**** INPUT MATERIAL
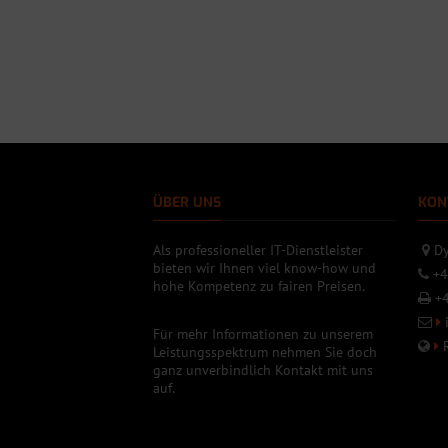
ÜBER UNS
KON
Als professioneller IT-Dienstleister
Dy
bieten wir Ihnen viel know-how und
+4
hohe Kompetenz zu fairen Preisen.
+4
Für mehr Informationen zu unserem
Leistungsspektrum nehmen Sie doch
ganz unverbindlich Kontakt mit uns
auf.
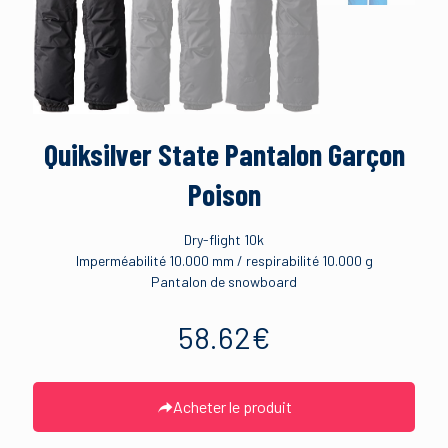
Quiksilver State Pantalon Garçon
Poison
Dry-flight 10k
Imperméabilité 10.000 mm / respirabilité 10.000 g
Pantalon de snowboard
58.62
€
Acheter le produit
********
> PROBLEM REQUIREMENTS:
Each record is to be copied word for word, with no images carried over.

> ANSWER AREA:
ÜBER UNS
KON
Als professioneller IT-Dienstleister
Dy
bieten wir Ihnen viel know-how und
+4
hohe Kompetenz zu fairen Preisen.
+4
Für mehr Informationen zu unserem
Leistungsspektrum nehmen Sie doch
ganz unverbindlich Kontakt mit uns
auf.
Quiksilver State Pantalon Garçon
Poison
Dry-flight 10k
Imperméabilité 10.000 mm / respirabilité 10.000 g
Pantalon de snowboard
58.62
€
Acheter le produit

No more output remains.